Plate tectonics, ocean circulations and oscillations, changes in the Earth’s orbit, including perihelion, changes in the planet’s angle of tilt, interplanetary dust, changes in the amount of energy emitted by the sun, sunspot activity, global tidal forces and other lunar activity, cloud cover, volcanic activity, the natural carbon cycle, albedo feedback and global urbanisation, to name the main ones.

Any of these can have warming or cooling influences. When a large number give warming influences at the same time, it can result in global warming. Conversely, when a large number give cooling influences at the same time it can result in ice ages.

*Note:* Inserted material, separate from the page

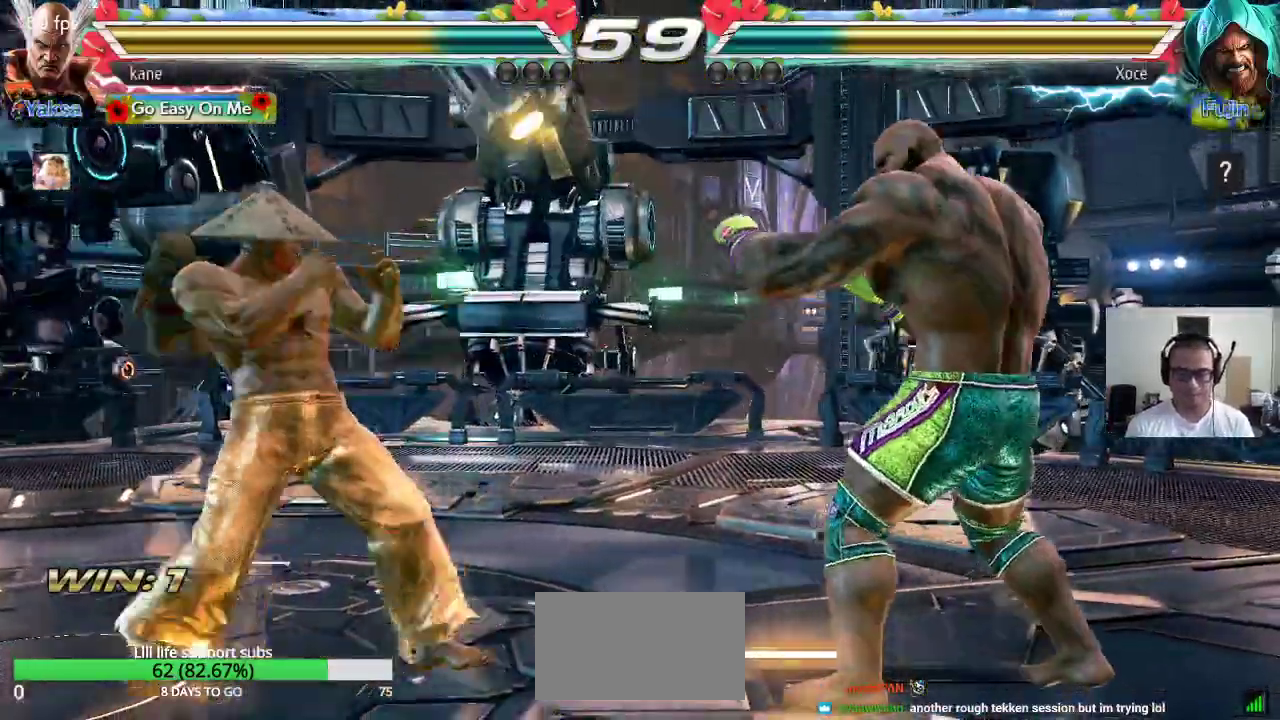
Gameplay with a controller (arcade stick); each line is a JSON object with the inputs held at the frame after it (dt_ms = milliseconds from this image to that frame). "events" lists button and stick changes between this image and that frame as [ms after this image, input, new state], when the widget could be followed in between. Not read: L3 R3.
{"dt_ms": 500, "buttons": [], "left_stick": "center", "events": [[83, "left_stick", "down"], [150, "left_stick", "left"], [200, "left_stick", "center"], [267, "left_stick", "left"], [400, "left_stick", "down"], [483, "left_stick", "center"]]}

I do not accept the claim that 90% of the warming is due to greenhouse gases.

Geoff Moore


Ross and Cromarty


A 9,900% rise in seal pups born at Blakeny Point, Norfolk, this year compared with 2001.

Up the coast at the Farne Islands, they have counted 2,295 new pups, nearly the same number as at Blakeney Point.

Knowledgeable people writing in this newspaper suggest the seals may be eating salmon.

Well, the numbers certainly show that salmon disappear as seals increase.

I think the Tweed river commissioners would be better employed checking if this is correct, rather than banning farmers from allowing their cattle to drink in the Tweed and its tributaries.

The Scottish Environment Protection Agency is currently inspecting all farms in the Tweed catchment area, the agricultural college is promising solar-powered drinking troughs and the government is threatening fines for allowing livestock into the rivers.

This is yet another attack on a long-established rural practice.

Meanwhile, find a way to reduce pup numbers to 25, which is the number counted at Blakeney Point in 2001 and, if similar, the Farne Islands would be 25 too, but they were not counted.

Miles Browne



It’s good to see the possibility of a statue of Selkirk’s Black Bob being erected (Southern, January 26).

However, it is surprising that the creator of Bob appears not to be mentioned. The dog was the brainchild of John Hunter, of Selkirk, who created the original stories in the mid-20th century and became the inspiration for his cartoon, annuals etc.

M. Macdonald



It wasn’t until I saw Lawrence Robertson’s letter in your January 26 edition that I realised the Corbie column had been stopped.

I had assumed he was just on leave.

It does seem odd that Corbie should just disappear without comment or recognition.

My wife and I always looked forward to reading the Corbie column – although, over the years, it has sometimes been a struggle to find where it has been tucked away.

Now it seems that The Southern can only muster enough material to fill a single page for its Outdoors feature. Disappointing.

Bob Stock

Abbotsview Drive



I was pleased to see Lawrence Robertson’s letter in last week’s Southern. We too have missed Corbie’s column.

It has, as he said, been full of interest and information every week for as long as we have been in the Borders – nearly 30 years.

His photographs have also been illuminating. As country people and nature lovers, we looked forward to reading his column each week.

The Borders has so much beautiful country and interesting bird and wildlife, as well as plants and flowers in abundance.

There must be many people who have appreciated his knowledge and enthusiasm and will also miss his column.

We hope there might still be an editorial or article in appreciation of Corbie’s contribution to your paper and our community.

Val Beaver

Sunderland Farm Cottage



I would like to take the opportunity to thank the community for their support during 2016.

Your donations have enabled The Salvation Army to offer the following support to those in the community who have needed extra support:

z 271 food parcels in the Hawick area;

z 100 Christmas food parcels within the Borders;

z 140 children within the Borders received Christmas presents;

z 90 meals, including Christmas Day meals;

z Emergency bed-and-breakfast accommodation while other arrangements are made;

z Clothing, furniture and household goods supplied to fire and flood victims;

z A listening ear for those who need to talk.

Those who received assistance cannot thank you personally, so on their behalf I’d like to say: “For all you do, thank you.”